#### [GIVEN MATERIAL]
════════════════
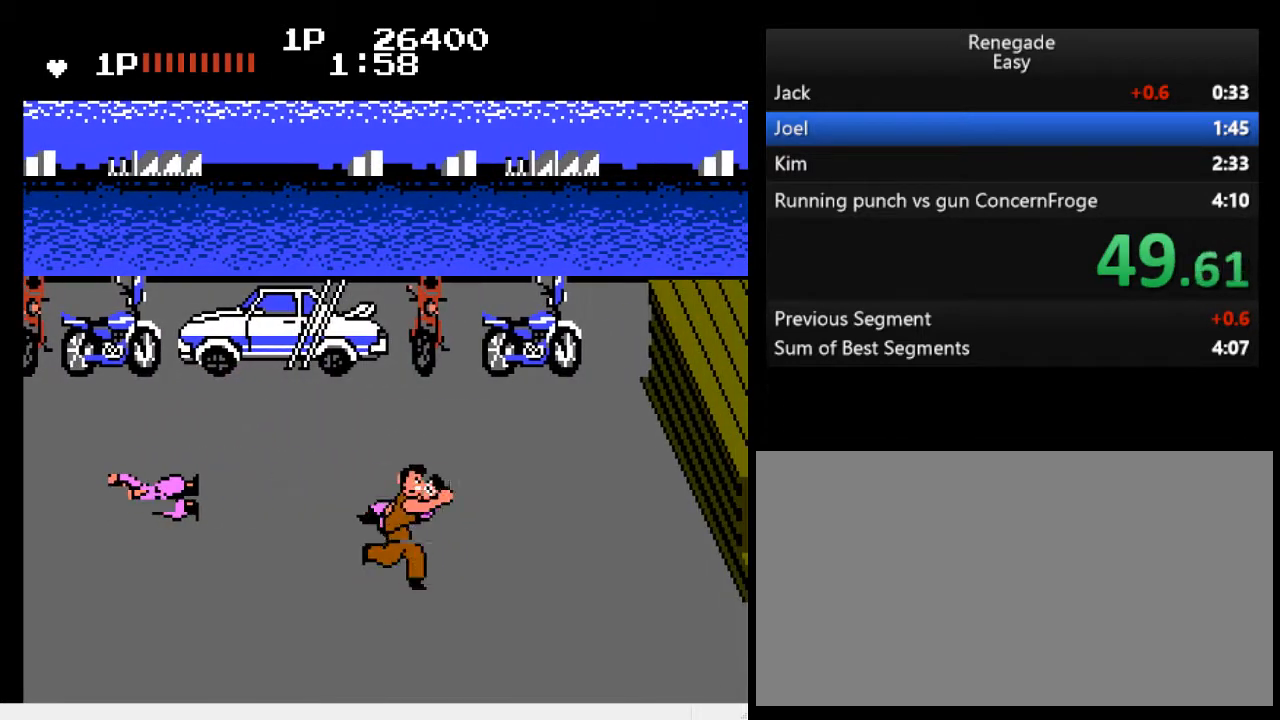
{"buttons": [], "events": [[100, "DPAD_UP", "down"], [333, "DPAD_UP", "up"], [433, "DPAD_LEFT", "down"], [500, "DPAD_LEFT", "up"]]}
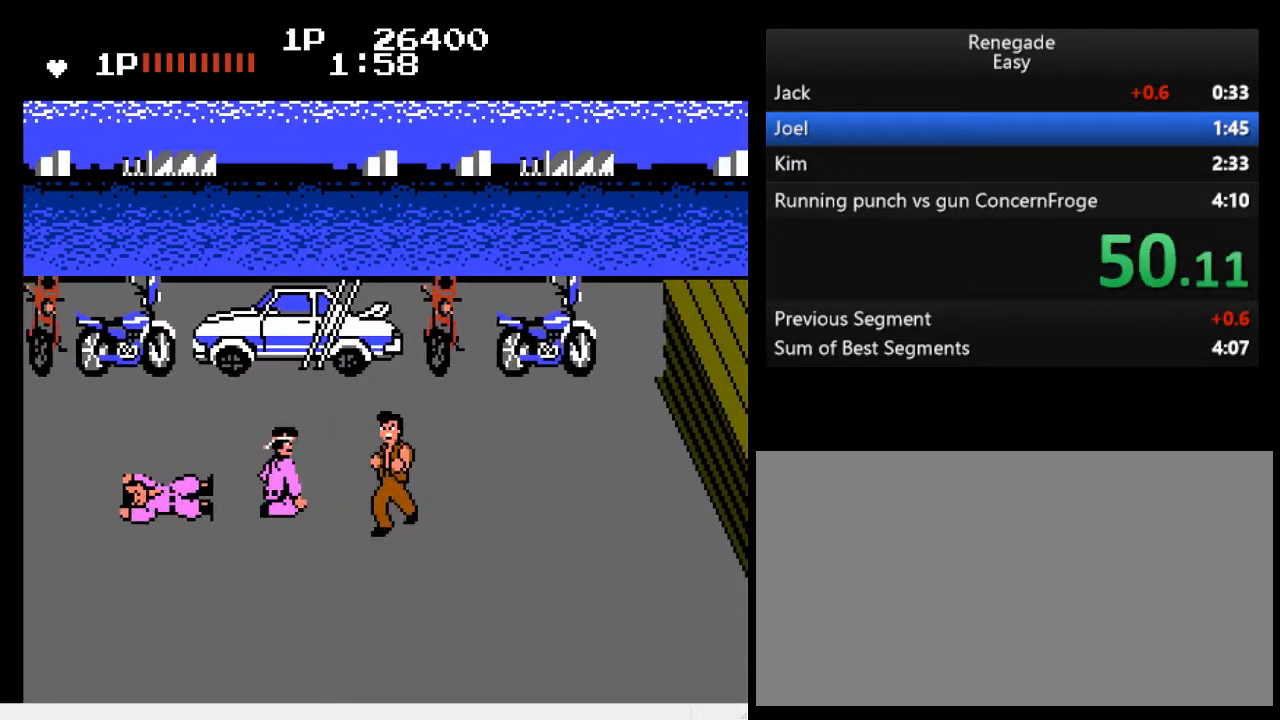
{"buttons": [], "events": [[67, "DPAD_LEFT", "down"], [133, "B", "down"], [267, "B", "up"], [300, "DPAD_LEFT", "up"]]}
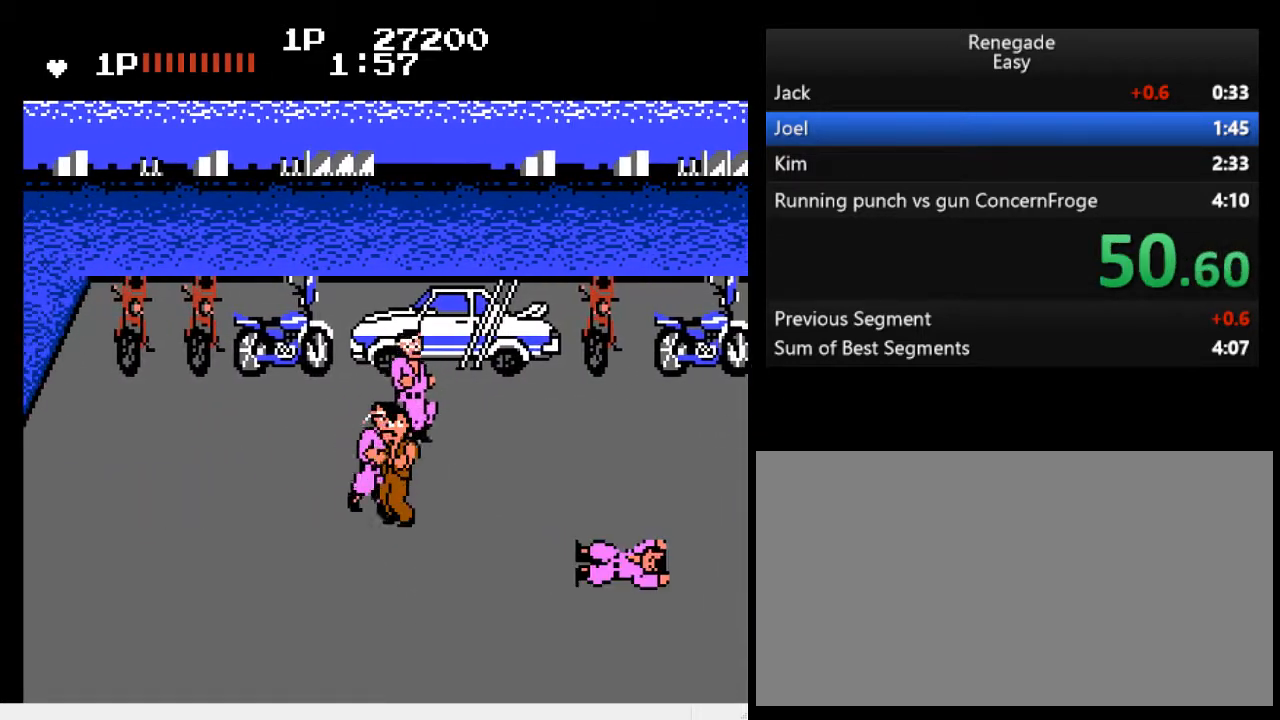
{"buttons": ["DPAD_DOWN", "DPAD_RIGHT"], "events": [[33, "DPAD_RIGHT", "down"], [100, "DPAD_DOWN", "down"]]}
════════════════
#### [TASK PROMPT]
Output each line above exactly. Skip the images.

#### [PROBLEM SOLUTION]
{"buttons": [], "events": [[100, "DPAD_UP", "down"], [333, "DPAD_UP", "up"], [433, "DPAD_LEFT", "down"], [500, "DPAD_LEFT", "up"]]}
{"buttons": [], "events": [[67, "DPAD_LEFT", "down"], [133, "B", "down"], [267, "B", "up"], [300, "DPAD_LEFT", "up"]]}
{"buttons": ["DPAD_DOWN", "DPAD_RIGHT"], "events": [[33, "DPAD_RIGHT", "down"], [100, "DPAD_DOWN", "down"]]}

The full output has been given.